Abraham, Isaac, and Jacob were Shem’s direct descendants, while Japheth’s descendants spread through Greece and Turkey and eventually into Europe – becoming the Gentile nations. Noah’s blessing over Japheth was enlargement and expansion. There are many interpretations of Noah’s blessing over Shem. Some say it was Shem’s idea to cover his father’s shame, which is why his blessing is connected to the Lord – Noah saw something spiritual in Shem. Some Rabbis teach that the Tallit – the Jewish prayer covering – has its origin in Shem’s covering of his father’s nakedness. A medieval Jewish commentator – Rashi – taught that the second temple was built by a descendant of Japheth – the Gentile, Cyrus – and the “Shechinah” holy presence of God did not dwell in it but only dwelled in the first temple built by Solomon, a descendant of Shem. Rashi also notes that Esau was a man of the field, and Jacob was a simple man who dwelled in tents – a reference, according to Rashi – to the spiritual tents of Shem.
The paradox of the two separate blessings pronounced on Shem and Japheth is that the expanding Gentile nations descendant from Japheth would only find their spirituality under the covering of the Jewish tents of Shem. And here is the heart of the paradox: For the expanding Japheth to enter the tents of Shem, Japheth must become small.

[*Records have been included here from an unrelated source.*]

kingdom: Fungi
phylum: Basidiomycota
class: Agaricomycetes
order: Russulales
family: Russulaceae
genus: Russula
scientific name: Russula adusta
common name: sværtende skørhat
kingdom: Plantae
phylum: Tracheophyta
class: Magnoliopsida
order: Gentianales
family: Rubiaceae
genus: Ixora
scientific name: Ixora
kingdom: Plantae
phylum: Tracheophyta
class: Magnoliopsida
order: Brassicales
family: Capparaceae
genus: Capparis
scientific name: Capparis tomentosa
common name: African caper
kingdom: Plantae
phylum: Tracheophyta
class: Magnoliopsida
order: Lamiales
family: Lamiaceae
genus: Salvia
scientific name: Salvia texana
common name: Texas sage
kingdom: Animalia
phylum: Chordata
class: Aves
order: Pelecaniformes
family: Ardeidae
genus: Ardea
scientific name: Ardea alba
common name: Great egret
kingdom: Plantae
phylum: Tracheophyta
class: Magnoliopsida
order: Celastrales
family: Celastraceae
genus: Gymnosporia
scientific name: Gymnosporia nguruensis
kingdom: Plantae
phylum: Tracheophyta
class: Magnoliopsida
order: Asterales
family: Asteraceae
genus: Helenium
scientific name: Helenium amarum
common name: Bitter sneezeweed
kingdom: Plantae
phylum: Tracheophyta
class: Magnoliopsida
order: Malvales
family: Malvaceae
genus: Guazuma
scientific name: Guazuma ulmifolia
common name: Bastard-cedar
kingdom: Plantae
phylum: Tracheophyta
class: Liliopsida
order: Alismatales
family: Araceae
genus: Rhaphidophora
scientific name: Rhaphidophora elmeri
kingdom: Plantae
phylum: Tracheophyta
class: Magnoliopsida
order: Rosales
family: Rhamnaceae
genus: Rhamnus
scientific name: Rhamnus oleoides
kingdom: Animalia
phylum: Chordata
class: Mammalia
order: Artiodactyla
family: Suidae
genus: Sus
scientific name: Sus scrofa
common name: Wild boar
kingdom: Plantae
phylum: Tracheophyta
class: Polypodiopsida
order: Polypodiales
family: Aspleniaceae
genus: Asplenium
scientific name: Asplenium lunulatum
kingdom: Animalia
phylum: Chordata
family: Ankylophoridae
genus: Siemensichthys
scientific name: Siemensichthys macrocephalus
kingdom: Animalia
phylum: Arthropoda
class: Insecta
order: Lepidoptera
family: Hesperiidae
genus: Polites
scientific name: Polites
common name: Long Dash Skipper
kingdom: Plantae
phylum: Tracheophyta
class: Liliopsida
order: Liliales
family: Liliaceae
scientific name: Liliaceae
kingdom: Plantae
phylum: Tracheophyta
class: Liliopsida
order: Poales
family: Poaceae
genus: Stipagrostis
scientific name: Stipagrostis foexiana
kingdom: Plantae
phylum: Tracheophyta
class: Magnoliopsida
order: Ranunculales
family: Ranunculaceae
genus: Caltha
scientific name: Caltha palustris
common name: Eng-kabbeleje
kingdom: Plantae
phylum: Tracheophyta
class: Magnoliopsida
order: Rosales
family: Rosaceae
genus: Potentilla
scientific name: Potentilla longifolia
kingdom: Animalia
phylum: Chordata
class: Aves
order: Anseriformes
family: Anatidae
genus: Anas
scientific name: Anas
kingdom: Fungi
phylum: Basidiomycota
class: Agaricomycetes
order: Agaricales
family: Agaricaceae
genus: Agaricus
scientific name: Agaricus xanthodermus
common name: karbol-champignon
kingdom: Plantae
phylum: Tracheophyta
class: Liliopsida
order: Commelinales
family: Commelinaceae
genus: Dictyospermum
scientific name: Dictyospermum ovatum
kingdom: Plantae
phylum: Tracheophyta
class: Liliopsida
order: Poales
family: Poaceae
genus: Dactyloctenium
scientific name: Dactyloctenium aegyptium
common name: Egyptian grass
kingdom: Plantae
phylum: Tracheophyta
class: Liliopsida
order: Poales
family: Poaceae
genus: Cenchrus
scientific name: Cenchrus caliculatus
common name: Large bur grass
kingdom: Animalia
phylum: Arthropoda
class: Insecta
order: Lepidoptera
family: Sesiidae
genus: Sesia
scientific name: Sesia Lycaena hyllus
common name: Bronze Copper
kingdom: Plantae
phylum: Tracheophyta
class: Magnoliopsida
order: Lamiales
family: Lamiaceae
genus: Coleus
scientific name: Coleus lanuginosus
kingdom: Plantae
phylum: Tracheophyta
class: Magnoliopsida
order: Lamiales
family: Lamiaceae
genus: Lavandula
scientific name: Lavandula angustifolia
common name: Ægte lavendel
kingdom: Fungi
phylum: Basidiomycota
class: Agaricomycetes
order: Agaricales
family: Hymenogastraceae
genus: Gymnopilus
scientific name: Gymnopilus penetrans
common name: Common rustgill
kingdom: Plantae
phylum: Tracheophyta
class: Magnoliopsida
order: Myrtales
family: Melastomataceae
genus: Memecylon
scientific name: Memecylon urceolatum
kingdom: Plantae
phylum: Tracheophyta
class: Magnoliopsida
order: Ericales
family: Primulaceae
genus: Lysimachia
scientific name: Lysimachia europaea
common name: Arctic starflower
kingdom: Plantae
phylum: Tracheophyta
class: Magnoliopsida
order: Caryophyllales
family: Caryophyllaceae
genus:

Could it be that Christianity’s decline is due to the fact that instead of humbly coming under the tents of Shem – becoming small – and honoring the Jewish founders of its faith, it has instead, over the centuries, expanded without seeing the paradox in Noah’s blessing – Its expansion is based on its contraction. Christianity must become small to become great, and without a Jewish foundation it will eventually implode. The New Testament makes this clear: “You (Christians from the nations) do not support the (Jewish) root, but the root supports you.”
Throughout the ages, God always seems to work best with a small remnant. The swift decline of Christianity in the Western world may not be a tragedy but a blessing – a catalyst that will lead a remnant of Christians back to the early beginnings of Christianity before it broke away from the Jewish rudiments of the faith. A reminder that Christianity cannot survive without the nourishing sap of the olive tree, Israel. For Christianity to survive, it must humble itself and realize it only expands by becoming small – small and humble enough to enter the tents of Shem. A grandiose and prideful Christianity could never see this.
There has always been a remnant of righteous Japheth Gentiles from the nations who have attached themselves to Shem’s Jewish descendants and come under their tents. Righteous Gentiles from the nations involved in Jewish-Christian relations understand the necessity of this. A prophecy in Zechariah 8:23 seems to affirm the blessing of Noah and that a future remnant of Japheth’s descendants will dwell under the tents of Shem.
Amazingly, the word for robe or fringe of a robe in this passage in Zechariah is the Hebrew word for the edges of the Tallit (the prayer covering) known as the Tzitzit (the tassels or fringes of the covering). The Tzitzit reminded the Israelites who God was, the commandments He gave them, and what He called them to be and do. The hope of those committed to Jewish-Christian relations long for the day when this prophecy comes into its fullness:
“Thus says the Lord of hosts: In those days ten men from the nations of every tongue shall take hold of the robe (Kn’af: Tassels of a Tallit, corner, Tzizit) of a Jew, saying, ‘Let us go with you, for we have heard that God is with you’” (Zechariah 8:23).